§ **AIM OF THE TASK**
Give the lines again from the first one through the line with "genus: Tecoma", with "phylum" swapped for "division" and nothing else changed.

§ **RECORDED INFORMATION**
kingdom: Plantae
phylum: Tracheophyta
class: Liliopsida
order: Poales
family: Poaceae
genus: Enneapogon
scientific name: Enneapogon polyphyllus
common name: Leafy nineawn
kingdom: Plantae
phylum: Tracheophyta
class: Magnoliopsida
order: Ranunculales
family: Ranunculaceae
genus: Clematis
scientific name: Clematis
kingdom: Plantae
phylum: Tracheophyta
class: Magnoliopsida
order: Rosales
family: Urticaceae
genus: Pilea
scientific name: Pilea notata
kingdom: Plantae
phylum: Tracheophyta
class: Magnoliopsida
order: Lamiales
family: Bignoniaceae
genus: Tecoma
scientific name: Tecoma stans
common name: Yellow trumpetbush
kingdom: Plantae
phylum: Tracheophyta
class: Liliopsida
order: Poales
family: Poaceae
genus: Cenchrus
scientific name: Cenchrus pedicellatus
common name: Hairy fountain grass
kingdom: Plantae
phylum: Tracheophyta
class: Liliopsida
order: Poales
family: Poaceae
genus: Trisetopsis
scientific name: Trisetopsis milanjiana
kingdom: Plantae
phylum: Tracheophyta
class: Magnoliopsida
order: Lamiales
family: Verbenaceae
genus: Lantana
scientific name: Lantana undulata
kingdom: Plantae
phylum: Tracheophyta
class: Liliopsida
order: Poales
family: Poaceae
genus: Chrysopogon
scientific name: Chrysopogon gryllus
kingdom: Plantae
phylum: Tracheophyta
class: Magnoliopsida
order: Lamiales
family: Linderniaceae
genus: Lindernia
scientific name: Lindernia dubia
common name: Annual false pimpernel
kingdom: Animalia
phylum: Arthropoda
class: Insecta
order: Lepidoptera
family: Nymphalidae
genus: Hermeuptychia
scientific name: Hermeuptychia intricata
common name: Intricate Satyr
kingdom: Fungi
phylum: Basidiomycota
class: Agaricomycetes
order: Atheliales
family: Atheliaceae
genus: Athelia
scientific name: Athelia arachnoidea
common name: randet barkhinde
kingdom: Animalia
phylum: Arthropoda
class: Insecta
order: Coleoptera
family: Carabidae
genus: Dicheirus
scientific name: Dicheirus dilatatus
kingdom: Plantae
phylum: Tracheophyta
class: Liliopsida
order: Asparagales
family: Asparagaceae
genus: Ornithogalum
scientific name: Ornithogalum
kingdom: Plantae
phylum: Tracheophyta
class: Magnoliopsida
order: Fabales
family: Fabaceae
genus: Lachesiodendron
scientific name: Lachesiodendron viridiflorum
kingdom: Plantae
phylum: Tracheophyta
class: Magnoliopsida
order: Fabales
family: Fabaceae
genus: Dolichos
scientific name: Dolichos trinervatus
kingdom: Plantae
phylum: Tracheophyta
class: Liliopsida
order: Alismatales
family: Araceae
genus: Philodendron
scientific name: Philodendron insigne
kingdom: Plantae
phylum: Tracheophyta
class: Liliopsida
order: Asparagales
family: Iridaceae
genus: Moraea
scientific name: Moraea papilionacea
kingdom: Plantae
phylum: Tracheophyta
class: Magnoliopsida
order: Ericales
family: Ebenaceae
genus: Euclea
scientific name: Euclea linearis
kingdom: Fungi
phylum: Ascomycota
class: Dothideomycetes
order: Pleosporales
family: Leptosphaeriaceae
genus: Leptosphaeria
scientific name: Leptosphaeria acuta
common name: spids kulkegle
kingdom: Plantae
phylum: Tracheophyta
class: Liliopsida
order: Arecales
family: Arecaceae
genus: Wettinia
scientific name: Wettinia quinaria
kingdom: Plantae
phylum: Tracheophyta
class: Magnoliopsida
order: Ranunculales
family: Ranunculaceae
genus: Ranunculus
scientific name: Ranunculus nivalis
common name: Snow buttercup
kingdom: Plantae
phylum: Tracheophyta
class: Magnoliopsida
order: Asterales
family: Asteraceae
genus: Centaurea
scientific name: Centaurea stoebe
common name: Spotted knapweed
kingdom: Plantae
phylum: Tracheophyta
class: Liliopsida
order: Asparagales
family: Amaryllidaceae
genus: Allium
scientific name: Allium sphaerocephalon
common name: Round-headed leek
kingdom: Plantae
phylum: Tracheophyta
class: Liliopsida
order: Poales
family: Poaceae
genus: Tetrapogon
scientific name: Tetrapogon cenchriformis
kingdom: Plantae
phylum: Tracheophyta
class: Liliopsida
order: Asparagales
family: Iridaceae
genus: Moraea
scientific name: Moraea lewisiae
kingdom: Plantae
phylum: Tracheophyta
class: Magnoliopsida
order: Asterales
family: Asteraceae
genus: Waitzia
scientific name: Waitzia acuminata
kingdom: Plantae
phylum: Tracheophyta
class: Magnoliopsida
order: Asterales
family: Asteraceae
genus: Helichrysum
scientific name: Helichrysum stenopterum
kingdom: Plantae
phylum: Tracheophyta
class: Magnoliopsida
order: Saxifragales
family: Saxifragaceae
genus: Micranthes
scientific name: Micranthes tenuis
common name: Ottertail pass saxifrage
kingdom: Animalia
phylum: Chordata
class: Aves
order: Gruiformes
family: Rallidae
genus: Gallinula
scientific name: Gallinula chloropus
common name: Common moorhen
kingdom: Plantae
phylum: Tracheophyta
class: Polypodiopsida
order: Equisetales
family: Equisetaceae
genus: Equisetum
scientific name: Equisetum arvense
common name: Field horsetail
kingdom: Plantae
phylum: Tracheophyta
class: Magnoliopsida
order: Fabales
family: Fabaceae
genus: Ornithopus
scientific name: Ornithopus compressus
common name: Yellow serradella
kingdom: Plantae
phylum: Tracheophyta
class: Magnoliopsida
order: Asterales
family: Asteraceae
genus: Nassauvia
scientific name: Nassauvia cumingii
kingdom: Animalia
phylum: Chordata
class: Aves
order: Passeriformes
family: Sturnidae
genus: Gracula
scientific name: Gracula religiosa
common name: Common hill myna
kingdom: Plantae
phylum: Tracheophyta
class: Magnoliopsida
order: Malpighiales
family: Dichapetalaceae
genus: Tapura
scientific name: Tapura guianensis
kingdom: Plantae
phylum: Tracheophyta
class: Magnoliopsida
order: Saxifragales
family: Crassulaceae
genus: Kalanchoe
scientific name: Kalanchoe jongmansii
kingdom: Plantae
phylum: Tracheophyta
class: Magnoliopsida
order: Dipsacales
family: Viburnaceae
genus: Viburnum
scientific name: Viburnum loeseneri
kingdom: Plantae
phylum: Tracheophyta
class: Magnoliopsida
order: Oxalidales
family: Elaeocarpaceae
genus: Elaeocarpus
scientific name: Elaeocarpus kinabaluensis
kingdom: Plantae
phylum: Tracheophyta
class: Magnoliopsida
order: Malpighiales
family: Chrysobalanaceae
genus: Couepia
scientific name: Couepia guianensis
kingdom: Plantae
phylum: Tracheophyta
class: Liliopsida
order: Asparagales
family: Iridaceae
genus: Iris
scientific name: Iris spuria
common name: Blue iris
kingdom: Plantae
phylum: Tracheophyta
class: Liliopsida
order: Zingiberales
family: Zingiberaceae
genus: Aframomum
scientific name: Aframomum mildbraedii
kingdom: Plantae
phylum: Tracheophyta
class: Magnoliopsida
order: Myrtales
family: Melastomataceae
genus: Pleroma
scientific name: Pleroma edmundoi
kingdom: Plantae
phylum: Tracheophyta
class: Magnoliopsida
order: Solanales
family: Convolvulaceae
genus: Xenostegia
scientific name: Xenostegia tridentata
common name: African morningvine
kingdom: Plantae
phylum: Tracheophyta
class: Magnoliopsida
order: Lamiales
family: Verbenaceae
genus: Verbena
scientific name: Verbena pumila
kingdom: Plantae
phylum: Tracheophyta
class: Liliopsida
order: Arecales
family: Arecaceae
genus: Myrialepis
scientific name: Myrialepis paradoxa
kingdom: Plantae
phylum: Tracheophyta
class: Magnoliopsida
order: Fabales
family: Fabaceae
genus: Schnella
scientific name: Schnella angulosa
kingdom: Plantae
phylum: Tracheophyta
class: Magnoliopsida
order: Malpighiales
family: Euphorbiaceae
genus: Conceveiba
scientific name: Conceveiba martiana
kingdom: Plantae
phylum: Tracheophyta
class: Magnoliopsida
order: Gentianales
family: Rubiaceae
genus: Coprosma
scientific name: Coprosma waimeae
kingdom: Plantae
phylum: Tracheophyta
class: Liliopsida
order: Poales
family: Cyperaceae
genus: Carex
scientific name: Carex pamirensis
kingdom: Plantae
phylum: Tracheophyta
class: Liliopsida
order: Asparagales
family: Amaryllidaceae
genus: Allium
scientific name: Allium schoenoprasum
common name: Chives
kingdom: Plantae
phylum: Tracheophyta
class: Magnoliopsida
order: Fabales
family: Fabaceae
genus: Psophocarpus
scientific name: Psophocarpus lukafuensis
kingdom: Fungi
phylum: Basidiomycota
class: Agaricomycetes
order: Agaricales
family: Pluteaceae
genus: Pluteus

§ **OUTPUT FOR THIS EXERCISE**
kingdom: Plantae
division: Tracheophyta
class: Liliopsida
order: Poales
family: Poaceae
genus: Enneapogon
scientific name: Enneapogon polyphyllus
common name: Leafy nineawn
kingdom: Plantae
division: Tracheophyta
class: Magnoliopsida
order: Ranunculales
family: Ranunculaceae
genus: Clematis
scientific name: Clematis
kingdom: Plantae
division: Tracheophyta
class: Magnoliopsida
order: Rosales
family: Urticaceae
genus: Pilea
scientific name: Pilea notata
kingdom: Plantae
division: Tracheophyta
class: Magnoliopsida
order: Lamiales
family: Bignoniaceae
genus: Tecoma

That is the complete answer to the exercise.